━━━━━ EXTRACT PROVIDED ━━━━━

Neslihan Atagül Doğulu (born 20 August 1992) is a Turkish actress. She is best known for her role in Kara Sevda (2015–2017), a series sold to more than 110 countries and the only Turkish TV series winner of the International Emmy Award (2017). She had leading roles in the series Fatih Harbiye (2013–2014) and in the films Araf and Senden Bana Kalan. Throughout her acting career, she has received numerous awards and accolades, including the Academy Award for "Best Actress" at the Tokyo International Film Festival.

Biography 
Neslihan Atagül was born on 20 August 1992 in Istanbul. Her father was a driver and her mother a housewife. Her father is of Circassian and her mother of Belarusian descent.

She studied theater at the Yeditepe University.

Career

Early years 
Atagül set out to become an actress when she was only 8 years old. In 2005, at age 13, she found the number for the Erberk Agency, owned by Neşe Erberk; she got Erberk's agency address and went with her mother to register. A month later, she acted in her first commercial.

In 2006, she made her acting debut in the film İlk Aşk, for which she won the first prize of her career as "Promising Young Actress". Shortly after, she got a role in the series Yaprak Dökümü and, in the following years, she appeared in other series such as Canım Babam or Hayat Devam Ediyor.

━━━━━

STATED TASK 1 = In the biography of the actress, why did Atagül and her mother go to the Erberk Agency?

━━━━━ INPUT FOR THIS TASK ━━━━━

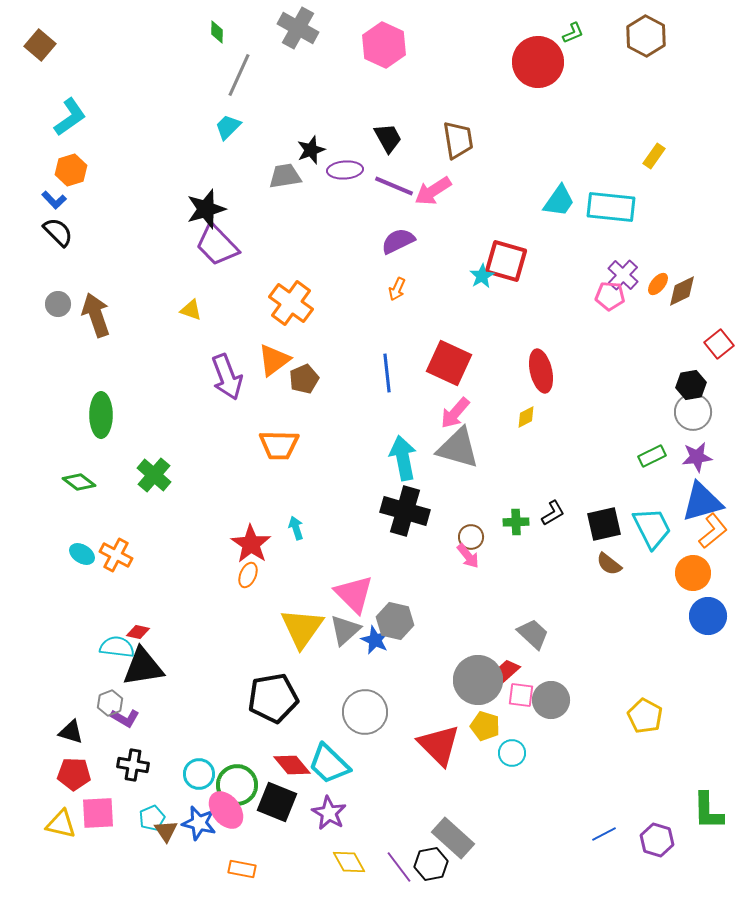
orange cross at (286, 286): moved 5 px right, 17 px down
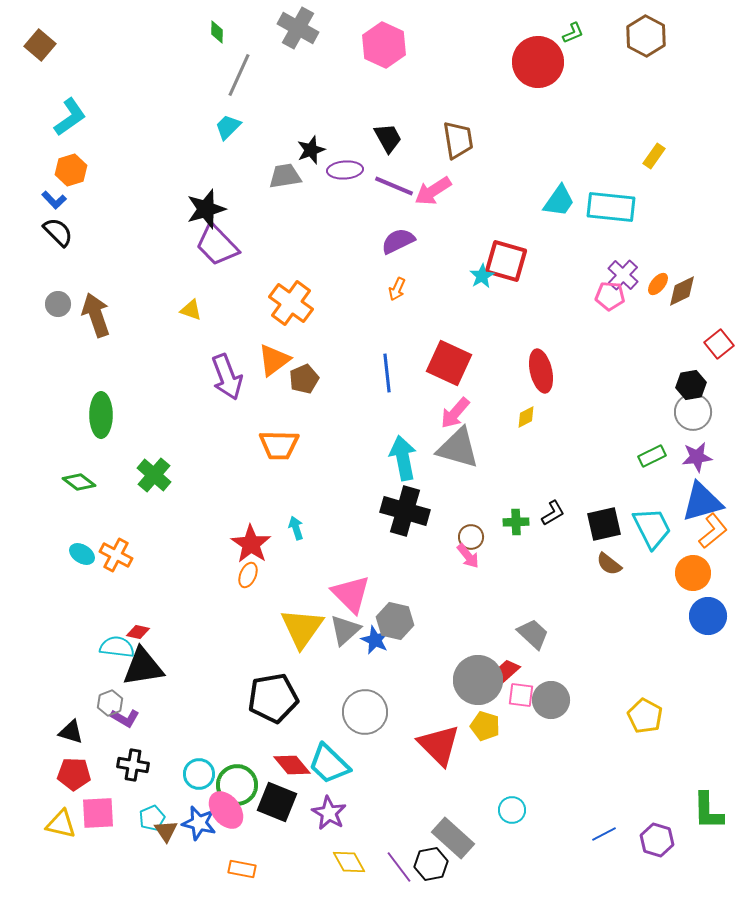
pink triangle at (354, 594): moved 3 px left
cyan circle at (512, 753): moved 57 px down
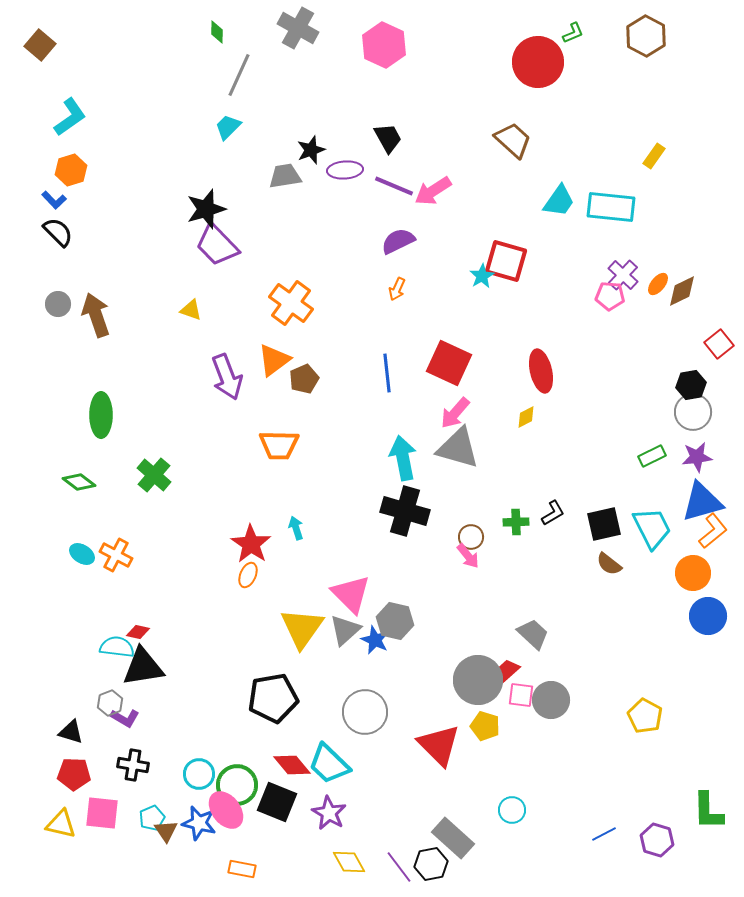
brown trapezoid at (458, 140): moved 55 px right; rotated 39 degrees counterclockwise
pink square at (98, 813): moved 4 px right; rotated 9 degrees clockwise
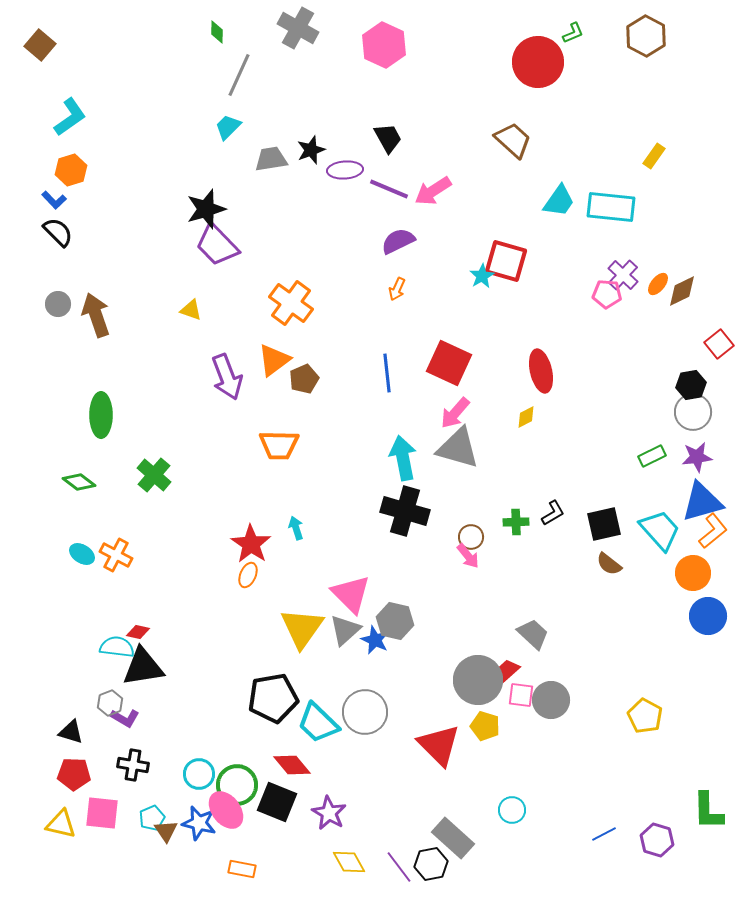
gray trapezoid at (285, 176): moved 14 px left, 17 px up
purple line at (394, 186): moved 5 px left, 3 px down
pink pentagon at (610, 296): moved 3 px left, 2 px up
cyan trapezoid at (652, 528): moved 8 px right, 2 px down; rotated 15 degrees counterclockwise
cyan trapezoid at (329, 764): moved 11 px left, 41 px up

━━━━━

STATED TASK 2 = Copy everything in the records from the line containing "pink triangle at (354, 594): moved 3 px left" down to the end of the records, and leave out the pictures.

COMPLETE OUTPUT 1 = They went there to register her. In 2005, at age 13, she had found the number for the agency and gotten its address.

COMPLETE OUTPUT 2 =
pink triangle at (354, 594): moved 3 px left
cyan circle at (512, 753): moved 57 px down
brown trapezoid at (458, 140): moved 55 px right; rotated 39 degrees counterclockwise
pink square at (98, 813): moved 4 px right; rotated 9 degrees clockwise
gray trapezoid at (285, 176): moved 14 px left, 17 px up
purple line at (394, 186): moved 5 px left, 3 px down
pink pentagon at (610, 296): moved 3 px left, 2 px up
cyan trapezoid at (652, 528): moved 8 px right, 2 px down; rotated 15 degrees counterclockwise
cyan trapezoid at (329, 764): moved 11 px left, 41 px up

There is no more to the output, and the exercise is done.